→ Task brief:
Among the records that follow, find the line with "Spécialiste du pack espionnage kitespion.com" and the line with "Réserver une voiture". Set down those lines and all lines between them exactly, without adding anything.

Dataset entries:
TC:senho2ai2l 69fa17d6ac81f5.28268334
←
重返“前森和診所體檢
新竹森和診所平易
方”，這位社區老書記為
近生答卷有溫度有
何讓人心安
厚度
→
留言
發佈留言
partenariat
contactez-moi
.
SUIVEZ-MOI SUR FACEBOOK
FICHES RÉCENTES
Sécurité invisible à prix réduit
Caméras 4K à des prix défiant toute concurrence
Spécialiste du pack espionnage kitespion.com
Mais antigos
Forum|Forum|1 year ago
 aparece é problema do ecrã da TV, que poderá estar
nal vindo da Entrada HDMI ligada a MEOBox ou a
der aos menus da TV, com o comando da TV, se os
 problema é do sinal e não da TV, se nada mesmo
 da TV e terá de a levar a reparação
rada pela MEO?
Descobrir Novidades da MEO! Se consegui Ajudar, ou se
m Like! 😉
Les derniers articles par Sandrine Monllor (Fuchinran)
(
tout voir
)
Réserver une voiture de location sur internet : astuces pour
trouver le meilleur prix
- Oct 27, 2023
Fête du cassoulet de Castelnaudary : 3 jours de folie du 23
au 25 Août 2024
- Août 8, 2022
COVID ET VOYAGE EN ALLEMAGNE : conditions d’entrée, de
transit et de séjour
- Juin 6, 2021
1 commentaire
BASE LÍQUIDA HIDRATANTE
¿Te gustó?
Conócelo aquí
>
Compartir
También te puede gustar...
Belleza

→ Output for this task:
Spécialiste du pack espionnage kitespion.com
Mais antigos
Forum|Forum|1 year ago
 aparece é problema do ecrã da TV, que poderá estar
nal vindo da Entrada HDMI ligada a MEOBox ou a
der aos menus da TV, com o comando da TV, se os
 problema é do sinal e não da TV, se nada mesmo
 da TV e terá de a levar a reparação
rada pela MEO?
Descobrir Novidades da MEO! Se consegui Ajudar, ou se
m Like! 😉
Les derniers articles par Sandrine Monllor (Fuchinran)
(
tout voir
)
Réserver une voiture de location sur internet : astuces pour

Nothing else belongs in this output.